🤖 AI Summary
To address the insufficient class separability of millimeter-wave FMCW radar micro-Doppler spectrograms under target occlusion and overlap, this paper proposes the Temporal Micro-Doppler Spectrogram Transformer (T-MDST). T-MDST models the Range–Velocity–Angle (RVA) tensor as a spatiotemporal sequence and introduces cross-axis attention alongside motion-aware constraints to explicitly capture multidimensional motion coupling. Leveraging patch embedding and interpretable attention visualization, it focuses on discriminative dynamic regions.

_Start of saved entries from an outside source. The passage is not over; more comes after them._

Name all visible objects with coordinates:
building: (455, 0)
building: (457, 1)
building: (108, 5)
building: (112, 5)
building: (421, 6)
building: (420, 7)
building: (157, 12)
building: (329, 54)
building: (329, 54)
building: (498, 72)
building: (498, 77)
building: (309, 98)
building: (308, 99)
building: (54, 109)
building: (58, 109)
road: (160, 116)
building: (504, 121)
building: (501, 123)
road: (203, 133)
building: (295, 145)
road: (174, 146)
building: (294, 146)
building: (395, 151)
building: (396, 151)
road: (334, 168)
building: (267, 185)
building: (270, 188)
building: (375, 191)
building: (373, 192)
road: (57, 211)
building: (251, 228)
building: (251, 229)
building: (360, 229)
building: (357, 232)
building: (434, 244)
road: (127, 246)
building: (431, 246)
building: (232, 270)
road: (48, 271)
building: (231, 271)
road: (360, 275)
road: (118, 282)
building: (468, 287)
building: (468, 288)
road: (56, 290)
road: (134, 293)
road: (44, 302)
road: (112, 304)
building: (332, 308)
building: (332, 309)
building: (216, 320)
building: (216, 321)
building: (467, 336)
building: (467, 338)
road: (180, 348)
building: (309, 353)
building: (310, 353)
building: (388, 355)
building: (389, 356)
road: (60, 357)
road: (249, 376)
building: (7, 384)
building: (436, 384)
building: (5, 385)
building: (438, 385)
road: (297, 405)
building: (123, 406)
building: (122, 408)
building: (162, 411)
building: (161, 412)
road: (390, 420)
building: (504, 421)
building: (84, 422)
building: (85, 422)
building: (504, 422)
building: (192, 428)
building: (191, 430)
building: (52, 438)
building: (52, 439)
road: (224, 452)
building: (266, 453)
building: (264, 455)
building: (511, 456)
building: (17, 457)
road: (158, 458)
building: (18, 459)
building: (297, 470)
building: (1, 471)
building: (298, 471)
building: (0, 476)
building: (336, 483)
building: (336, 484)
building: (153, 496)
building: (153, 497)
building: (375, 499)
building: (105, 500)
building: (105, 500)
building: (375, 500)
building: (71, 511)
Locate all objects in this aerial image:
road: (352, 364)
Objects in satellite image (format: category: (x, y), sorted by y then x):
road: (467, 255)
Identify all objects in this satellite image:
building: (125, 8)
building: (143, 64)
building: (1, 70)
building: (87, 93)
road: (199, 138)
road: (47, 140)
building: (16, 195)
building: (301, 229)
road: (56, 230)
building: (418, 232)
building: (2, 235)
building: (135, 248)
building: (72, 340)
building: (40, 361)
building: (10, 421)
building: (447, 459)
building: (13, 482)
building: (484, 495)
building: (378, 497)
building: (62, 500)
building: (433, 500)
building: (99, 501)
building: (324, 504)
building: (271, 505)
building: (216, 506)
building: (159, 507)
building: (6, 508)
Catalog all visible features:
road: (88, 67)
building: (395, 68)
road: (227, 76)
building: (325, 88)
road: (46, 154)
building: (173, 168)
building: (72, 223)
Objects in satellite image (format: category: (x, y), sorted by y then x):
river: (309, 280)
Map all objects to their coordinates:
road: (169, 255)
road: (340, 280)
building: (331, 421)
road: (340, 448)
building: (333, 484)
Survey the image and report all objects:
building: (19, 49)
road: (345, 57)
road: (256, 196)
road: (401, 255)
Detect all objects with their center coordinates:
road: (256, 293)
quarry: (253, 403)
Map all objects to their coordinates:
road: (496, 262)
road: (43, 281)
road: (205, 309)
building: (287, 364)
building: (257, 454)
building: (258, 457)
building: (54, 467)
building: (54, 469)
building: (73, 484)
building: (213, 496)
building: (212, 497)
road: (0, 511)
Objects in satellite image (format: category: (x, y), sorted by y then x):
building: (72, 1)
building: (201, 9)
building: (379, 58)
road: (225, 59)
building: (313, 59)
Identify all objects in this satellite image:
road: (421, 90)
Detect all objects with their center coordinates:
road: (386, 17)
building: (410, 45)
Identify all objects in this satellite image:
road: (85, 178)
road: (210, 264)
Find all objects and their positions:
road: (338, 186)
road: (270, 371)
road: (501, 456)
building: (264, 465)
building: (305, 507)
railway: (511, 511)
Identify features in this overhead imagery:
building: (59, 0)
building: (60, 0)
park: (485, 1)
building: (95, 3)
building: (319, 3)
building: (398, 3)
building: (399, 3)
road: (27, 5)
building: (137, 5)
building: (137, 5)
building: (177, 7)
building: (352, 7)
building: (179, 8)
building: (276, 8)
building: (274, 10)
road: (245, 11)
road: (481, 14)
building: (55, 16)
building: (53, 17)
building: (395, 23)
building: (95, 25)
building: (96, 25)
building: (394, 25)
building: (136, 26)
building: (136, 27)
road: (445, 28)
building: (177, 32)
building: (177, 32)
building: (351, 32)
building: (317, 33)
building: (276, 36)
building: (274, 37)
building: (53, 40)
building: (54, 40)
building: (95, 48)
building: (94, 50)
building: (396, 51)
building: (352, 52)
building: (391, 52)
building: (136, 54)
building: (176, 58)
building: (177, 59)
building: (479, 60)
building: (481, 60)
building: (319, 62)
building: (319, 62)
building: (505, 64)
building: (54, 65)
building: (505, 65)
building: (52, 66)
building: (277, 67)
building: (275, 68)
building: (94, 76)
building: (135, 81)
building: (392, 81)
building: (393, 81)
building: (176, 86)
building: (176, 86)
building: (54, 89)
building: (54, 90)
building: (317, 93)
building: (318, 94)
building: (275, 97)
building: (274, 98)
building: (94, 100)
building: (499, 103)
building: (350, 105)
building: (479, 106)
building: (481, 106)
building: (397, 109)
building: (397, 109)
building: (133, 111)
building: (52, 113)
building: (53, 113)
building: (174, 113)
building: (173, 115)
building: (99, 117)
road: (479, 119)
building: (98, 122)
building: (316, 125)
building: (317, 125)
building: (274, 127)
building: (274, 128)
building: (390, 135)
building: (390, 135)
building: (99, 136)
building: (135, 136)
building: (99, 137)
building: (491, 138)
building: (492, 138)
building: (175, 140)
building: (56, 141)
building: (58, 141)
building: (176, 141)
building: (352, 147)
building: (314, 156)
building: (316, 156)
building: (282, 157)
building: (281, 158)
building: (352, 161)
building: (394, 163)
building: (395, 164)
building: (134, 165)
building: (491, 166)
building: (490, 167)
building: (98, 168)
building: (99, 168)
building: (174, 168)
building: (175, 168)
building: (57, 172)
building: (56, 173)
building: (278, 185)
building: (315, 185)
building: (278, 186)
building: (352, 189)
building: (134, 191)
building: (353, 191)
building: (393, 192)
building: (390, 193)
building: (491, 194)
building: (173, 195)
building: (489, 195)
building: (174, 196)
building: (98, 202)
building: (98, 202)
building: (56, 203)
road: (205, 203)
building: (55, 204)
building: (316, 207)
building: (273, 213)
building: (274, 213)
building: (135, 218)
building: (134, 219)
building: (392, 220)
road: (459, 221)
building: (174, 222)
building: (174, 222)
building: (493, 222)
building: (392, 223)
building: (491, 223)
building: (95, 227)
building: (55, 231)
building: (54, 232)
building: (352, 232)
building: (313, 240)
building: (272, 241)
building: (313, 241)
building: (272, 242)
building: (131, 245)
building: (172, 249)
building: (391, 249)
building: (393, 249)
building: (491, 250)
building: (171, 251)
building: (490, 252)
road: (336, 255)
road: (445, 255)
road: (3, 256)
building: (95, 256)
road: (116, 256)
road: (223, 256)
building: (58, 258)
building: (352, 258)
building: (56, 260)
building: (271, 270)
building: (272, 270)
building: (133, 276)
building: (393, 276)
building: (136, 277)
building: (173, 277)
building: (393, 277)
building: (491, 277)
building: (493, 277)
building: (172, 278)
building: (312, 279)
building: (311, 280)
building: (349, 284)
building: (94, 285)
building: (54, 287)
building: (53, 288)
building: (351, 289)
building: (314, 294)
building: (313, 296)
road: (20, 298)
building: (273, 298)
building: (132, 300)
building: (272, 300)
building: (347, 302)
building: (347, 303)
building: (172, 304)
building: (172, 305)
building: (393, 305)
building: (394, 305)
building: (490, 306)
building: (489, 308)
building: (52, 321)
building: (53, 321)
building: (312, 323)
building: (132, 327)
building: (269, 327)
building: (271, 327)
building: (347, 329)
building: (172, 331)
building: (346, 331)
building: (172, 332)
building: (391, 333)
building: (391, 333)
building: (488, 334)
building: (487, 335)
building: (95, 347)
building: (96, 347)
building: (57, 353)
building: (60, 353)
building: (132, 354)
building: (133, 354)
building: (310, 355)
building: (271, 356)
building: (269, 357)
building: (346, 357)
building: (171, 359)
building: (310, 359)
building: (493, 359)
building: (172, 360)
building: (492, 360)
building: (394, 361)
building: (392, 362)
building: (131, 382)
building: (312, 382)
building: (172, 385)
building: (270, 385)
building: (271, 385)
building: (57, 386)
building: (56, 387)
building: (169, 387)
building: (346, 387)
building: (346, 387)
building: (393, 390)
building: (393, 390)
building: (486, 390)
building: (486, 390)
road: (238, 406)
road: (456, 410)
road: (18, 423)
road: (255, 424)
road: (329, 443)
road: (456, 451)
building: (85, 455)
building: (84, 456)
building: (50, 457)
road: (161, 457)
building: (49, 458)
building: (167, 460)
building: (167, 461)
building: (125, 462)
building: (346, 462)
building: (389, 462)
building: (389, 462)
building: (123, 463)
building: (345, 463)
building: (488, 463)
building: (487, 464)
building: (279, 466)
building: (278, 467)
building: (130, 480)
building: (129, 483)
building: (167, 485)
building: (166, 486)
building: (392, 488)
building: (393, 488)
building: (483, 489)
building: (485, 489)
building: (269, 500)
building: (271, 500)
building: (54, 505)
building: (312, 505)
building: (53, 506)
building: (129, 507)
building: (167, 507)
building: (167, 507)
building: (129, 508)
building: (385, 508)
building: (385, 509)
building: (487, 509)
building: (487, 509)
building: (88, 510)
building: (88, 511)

Compared to CNN-based baselines, T-MDST achieves significant improvements in classification accuracy on public radar datasets, while demonstrating superior data efficiency and real-time inference capability—making it well-suited for low-power, high-responsiveness embedded radar perception systems.
📝 Abstract
In this paper, we propose a new Temporal MDS-Vision Transformer (T-MDS-ViT) for multiclass target classification using millimeter-wave FMCW radar micro-Doppler spectrograms. Specifically, we design a transformer-based architecture that processes stacked range-velocity-angle (RVA) spatiotemporal tensors via patch embeddings and cross-axis attention mechanisms to explicitly model the sequential nature of MDS data across multiple frames. The T-MDS-ViT exploits mobility-aware constraints in its attention layer correspondences to maintain separability under target overlaps and partial occlusions. Next, we apply an explainable mechanism to examine how the attention layers focus on characteristic high-energy regions of the MDS representations and their effect on class-specific kinematic features. We also demonstrate that our proposed framework is superior to existing CNN-based methods in terms of classification accuracy while achieving better data efficiency and real-time deployability.